Task:
Output only the lines of the entries that follow, starting at the one with "10: (303, 44)" and running down to the one with "9: (63, 123)", both included and unchanged.

Data excerpts:
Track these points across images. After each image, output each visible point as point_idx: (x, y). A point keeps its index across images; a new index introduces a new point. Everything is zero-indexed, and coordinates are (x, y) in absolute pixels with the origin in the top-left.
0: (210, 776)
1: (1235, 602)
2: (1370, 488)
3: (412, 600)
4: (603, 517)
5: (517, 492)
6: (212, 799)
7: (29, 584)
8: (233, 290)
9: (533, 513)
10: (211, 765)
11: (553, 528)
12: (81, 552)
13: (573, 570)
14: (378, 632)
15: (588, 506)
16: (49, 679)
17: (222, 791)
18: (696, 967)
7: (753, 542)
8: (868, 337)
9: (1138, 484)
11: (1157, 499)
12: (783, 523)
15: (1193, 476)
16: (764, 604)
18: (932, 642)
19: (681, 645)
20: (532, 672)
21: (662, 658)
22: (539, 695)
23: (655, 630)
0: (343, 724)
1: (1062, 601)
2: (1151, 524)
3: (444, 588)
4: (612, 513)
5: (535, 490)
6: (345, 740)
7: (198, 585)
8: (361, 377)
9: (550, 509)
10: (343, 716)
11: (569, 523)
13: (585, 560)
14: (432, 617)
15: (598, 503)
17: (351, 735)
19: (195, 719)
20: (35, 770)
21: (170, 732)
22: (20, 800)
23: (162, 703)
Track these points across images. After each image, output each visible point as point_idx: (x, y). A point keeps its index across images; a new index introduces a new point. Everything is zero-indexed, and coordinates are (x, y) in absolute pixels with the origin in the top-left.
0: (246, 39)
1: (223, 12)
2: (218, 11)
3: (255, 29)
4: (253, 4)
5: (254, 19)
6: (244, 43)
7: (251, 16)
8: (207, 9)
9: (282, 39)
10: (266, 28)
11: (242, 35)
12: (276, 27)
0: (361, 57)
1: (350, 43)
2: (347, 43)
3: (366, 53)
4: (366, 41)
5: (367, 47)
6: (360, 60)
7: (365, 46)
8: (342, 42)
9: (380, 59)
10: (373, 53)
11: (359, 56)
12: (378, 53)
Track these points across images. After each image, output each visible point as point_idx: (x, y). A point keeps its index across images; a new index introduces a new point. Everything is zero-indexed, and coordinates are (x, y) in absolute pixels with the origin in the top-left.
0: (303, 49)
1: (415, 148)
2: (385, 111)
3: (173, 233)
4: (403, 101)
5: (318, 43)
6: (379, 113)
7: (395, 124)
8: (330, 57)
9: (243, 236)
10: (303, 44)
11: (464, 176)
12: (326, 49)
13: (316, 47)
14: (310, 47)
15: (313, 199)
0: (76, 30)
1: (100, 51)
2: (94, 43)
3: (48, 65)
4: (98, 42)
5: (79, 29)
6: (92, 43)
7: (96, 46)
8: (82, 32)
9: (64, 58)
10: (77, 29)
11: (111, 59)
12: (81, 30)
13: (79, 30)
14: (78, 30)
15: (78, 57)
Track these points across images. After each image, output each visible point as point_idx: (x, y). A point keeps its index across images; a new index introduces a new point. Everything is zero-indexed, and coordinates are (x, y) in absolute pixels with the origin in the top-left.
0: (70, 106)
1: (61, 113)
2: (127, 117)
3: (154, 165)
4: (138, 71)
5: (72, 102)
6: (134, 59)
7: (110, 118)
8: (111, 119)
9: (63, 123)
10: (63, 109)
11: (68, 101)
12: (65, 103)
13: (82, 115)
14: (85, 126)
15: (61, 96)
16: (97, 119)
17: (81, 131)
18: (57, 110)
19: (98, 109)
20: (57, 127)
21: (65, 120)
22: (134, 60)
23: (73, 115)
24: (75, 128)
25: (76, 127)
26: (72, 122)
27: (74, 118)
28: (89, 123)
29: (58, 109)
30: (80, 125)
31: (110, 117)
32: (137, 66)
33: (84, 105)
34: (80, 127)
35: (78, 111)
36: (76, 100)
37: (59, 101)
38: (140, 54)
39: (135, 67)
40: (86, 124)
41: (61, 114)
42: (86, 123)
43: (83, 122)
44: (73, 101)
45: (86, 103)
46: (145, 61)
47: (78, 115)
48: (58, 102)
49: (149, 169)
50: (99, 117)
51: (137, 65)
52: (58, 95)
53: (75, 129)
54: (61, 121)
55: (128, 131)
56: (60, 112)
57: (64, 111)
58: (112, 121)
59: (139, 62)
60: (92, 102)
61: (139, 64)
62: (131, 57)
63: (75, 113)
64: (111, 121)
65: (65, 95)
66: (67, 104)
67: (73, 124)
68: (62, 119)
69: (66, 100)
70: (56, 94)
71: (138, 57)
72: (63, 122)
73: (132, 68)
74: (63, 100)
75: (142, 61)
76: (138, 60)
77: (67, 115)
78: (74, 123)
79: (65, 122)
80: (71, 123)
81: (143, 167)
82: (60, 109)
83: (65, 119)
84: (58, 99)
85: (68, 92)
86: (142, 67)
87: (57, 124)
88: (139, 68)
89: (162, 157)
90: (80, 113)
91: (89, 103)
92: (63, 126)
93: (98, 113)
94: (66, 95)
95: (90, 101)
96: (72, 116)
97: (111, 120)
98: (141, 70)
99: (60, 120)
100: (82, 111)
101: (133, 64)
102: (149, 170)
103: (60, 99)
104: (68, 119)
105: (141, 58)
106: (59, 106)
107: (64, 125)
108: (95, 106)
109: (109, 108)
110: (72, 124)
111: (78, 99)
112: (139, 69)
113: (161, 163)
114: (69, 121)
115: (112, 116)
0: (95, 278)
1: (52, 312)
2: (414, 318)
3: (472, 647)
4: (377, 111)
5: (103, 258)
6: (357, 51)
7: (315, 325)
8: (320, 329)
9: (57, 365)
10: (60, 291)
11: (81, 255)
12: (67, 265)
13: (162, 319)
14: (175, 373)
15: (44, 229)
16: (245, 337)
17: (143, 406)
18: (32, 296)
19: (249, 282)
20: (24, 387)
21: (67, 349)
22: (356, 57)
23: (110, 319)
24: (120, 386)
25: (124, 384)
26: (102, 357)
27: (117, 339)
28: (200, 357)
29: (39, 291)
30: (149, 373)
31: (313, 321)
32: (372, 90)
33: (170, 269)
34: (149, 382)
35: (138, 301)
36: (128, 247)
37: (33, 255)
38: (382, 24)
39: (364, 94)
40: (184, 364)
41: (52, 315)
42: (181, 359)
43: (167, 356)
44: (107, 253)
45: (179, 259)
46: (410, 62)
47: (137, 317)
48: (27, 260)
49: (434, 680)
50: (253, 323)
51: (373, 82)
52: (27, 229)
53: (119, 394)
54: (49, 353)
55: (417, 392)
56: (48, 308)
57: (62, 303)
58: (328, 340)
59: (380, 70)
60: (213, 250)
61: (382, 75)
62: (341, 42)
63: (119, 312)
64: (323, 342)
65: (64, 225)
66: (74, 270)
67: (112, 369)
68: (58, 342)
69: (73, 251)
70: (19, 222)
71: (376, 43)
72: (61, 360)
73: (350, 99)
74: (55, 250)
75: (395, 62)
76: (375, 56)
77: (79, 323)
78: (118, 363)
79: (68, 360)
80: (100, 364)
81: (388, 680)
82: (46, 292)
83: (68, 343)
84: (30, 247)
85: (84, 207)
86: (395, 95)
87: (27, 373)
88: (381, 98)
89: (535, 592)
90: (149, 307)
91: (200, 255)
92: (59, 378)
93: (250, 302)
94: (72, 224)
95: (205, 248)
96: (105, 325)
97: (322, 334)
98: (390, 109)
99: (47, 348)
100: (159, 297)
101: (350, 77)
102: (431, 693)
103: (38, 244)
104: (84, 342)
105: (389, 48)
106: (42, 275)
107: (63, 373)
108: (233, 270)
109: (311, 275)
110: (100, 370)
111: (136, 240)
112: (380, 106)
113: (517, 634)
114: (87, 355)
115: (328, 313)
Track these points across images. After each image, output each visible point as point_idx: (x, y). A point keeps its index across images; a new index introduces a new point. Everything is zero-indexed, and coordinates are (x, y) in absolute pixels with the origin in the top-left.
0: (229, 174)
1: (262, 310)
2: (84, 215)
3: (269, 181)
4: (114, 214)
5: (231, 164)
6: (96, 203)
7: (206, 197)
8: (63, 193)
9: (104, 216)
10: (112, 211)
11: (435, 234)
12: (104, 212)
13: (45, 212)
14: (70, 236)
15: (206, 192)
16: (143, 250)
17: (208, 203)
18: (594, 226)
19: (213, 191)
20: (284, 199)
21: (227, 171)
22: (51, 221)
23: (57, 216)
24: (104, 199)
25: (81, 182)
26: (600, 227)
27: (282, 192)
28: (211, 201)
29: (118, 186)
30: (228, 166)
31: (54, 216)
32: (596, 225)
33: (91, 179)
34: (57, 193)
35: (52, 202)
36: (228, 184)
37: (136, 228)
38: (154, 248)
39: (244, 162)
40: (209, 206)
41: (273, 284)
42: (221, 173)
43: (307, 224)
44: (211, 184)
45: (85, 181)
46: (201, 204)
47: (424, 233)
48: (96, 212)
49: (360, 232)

The completed task:
10: (303, 44)
11: (464, 176)
12: (326, 49)
13: (316, 47)
14: (310, 47)
15: (313, 199)
0: (76, 30)
1: (100, 51)
2: (94, 43)
3: (48, 65)
4: (98, 42)
5: (79, 29)
6: (92, 43)
7: (96, 46)
8: (82, 32)
9: (64, 58)
10: (77, 29)
11: (111, 59)
12: (81, 30)
13: (79, 30)
14: (78, 30)
15: (78, 57)
Track these points across images. After each image, output each visible point as point_idx: (x, y). A point keeps its index across images; a new index introduces a new point. Everything is zero-indexed, and coordinates are (x, y) in absolute pixels with the origin in the top-left.
0: (70, 106)
1: (61, 113)
2: (127, 117)
3: (154, 165)
4: (138, 71)
5: (72, 102)
6: (134, 59)
7: (110, 118)
8: (111, 119)
9: (63, 123)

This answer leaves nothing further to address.